**ИСХОДНЫЕ ЗАПИСИ**
——
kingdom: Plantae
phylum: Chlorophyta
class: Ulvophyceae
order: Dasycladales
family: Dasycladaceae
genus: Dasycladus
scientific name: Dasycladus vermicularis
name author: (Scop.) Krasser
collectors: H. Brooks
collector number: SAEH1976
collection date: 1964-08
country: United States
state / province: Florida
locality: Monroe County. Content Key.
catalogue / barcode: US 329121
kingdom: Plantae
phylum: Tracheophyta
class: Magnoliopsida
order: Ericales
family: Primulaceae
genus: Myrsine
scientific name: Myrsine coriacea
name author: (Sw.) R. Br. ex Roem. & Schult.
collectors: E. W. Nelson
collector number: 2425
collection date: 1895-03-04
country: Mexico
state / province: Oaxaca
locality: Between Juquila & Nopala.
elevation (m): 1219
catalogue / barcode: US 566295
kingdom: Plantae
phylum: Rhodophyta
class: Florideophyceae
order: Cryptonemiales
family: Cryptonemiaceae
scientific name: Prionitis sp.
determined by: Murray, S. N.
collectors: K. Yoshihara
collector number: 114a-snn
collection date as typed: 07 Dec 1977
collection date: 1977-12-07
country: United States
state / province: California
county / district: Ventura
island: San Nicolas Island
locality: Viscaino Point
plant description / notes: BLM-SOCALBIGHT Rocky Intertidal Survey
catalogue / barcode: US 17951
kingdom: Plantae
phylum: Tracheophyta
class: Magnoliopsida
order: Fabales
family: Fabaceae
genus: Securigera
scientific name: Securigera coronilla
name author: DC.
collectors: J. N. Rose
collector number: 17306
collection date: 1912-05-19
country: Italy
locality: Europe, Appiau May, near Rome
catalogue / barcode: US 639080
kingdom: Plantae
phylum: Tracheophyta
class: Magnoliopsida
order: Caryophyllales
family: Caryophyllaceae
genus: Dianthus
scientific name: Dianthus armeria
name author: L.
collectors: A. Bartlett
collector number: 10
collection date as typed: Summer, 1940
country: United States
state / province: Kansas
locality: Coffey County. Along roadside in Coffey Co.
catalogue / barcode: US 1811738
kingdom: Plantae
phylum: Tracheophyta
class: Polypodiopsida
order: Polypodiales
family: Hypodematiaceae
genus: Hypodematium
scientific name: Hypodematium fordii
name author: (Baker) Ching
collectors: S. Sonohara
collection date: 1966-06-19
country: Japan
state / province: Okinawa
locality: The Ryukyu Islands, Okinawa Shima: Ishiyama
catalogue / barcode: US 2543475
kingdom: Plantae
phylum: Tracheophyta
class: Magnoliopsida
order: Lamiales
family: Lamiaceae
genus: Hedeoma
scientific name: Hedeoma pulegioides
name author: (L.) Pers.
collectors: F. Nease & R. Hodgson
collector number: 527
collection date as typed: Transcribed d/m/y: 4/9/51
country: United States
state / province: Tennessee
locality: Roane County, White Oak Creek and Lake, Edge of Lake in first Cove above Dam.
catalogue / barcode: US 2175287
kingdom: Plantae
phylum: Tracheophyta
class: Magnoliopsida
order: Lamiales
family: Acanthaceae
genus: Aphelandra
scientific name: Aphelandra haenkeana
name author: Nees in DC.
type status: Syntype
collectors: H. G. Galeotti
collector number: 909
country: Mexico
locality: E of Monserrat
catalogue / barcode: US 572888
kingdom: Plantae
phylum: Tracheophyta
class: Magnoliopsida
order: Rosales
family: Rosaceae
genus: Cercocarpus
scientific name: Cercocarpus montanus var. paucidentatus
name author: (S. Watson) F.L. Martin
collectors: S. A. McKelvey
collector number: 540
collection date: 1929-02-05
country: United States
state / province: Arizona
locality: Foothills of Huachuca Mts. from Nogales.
——
**ЗАДАНИЕ**
Перепишите приведённые выше строки без каких-либо изменений.

**РЕШЕНИЕ ЗАДАНИЯ**
kingdom: Plantae
phylum: Chlorophyta
class: Ulvophyceae
order: Dasycladales
family: Dasycladaceae
genus: Dasycladus
scientific name: Dasycladus vermicularis
name author: (Scop.) Krasser
collectors: H. Brooks
collector number: SAEH1976
collection date: 1964-08
country: United States
state / province: Florida
locality: Monroe County. Content Key.
catalogue / barcode: US 329121
kingdom: Plantae
phylum: Tracheophyta
class: Magnoliopsida
order: Ericales
family: Primulaceae
genus: Myrsine
scientific name: Myrsine coriacea
name author: (Sw.) R. Br. ex Roem. & Schult.
collectors: E. W. Nelson
collector number: 2425
collection date: 1895-03-04
country: Mexico
state / province: Oaxaca
locality: Between Juquila & Nopala.
elevation (m): 1219
catalogue / barcode: US 566295
kingdom: Plantae
phylum: Rhodophyta
class: Florideophyceae
order: Cryptonemiales
family: Cryptonemiaceae
scientific name: Prionitis sp.
determined by: Murray, S. N.
collectors: K. Yoshihara
collector number: 114a-snn
collection date as typed: 07 Dec 1977
collection date: 1977-12-07
country: United States
state / province: California
county / district: Ventura
island: San Nicolas Island
locality: Viscaino Point
plant description / notes: BLM-SOCALBIGHT Rocky Intertidal Survey
catalogue / barcode: US 17951
kingdom: Plantae
phylum: Tracheophyta
class: Magnoliopsida
order: Fabales
family: Fabaceae
genus: Securigera
scientific name: Securigera coronilla
name author: DC.
collectors: J. N. Rose
collector number: 17306
collection date: 1912-05-19
country: Italy
locality: Europe, Appiau May, near Rome
catalogue / barcode: US 639080
kingdom: Plantae
phylum: Tracheophyta
class: Magnoliopsida
order: Caryophyllales
family: Caryophyllaceae
genus: Dianthus
scientific name: Dianthus armeria
name author: L.
collectors: A. Bartlett
collector number: 10
collection date as typed: Summer, 1940
country: United States
state / province: Kansas
locality: Coffey County. Along roadside in Coffey Co.
catalogue / barcode: US 1811738
kingdom: Plantae
phylum: Tracheophyta
class: Polypodiopsida
order: Polypodiales
family: Hypodematiaceae
genus: Hypodematium
scientific name: Hypodematium fordii
name author: (Baker) Ching
collectors: S. Sonohara
collection date: 1966-06-19
country: Japan
state / province: Okinawa
locality: The Ryukyu Islands, Okinawa Shima: Ishiyama
catalogue / barcode: US 2543475
kingdom: Plantae
phylum: Tracheophyta
class: Magnoliopsida
order: Lamiales
family: Lamiaceae
genus: Hedeoma
scientific name: Hedeoma pulegioides
name author: (L.) Pers.
collectors: F. Nease & R. Hodgson
collector number: 527
collection date as typed: Transcribed d/m/y: 4/9/51
country: United States
state / province: Tennessee
locality: Roane County, White Oak Creek and Lake, Edge of Lake in first Cove above Dam.
catalogue / barcode: US 2175287
kingdom: Plantae
phylum: Tracheophyta
class: Magnoliopsida
order: Lamiales
family: Acanthaceae
genus: Aphelandra
scientific name: Aphelandra haenkeana
name author: Nees in DC.
type status: Syntype
collectors: H. G. Galeotti
collector number: 909
country: Mexico
locality: E of Monserrat
catalogue / barcode: US 572888
kingdom: Plantae
phylum: Tracheophyta
class: Magnoliopsida
order: Rosales
family: Rosaceae
genus: Cercocarpus
scientific name: Cercocarpus montanus var. paucidentatus
name author: (S. Watson) F.L. Martin
collectors: S. A. McKelvey
collector number: 540
collection date: 1929-02-05
country: United States
state / province: Arizona
locality: Foothills of Huachuca Mts. from Nogales.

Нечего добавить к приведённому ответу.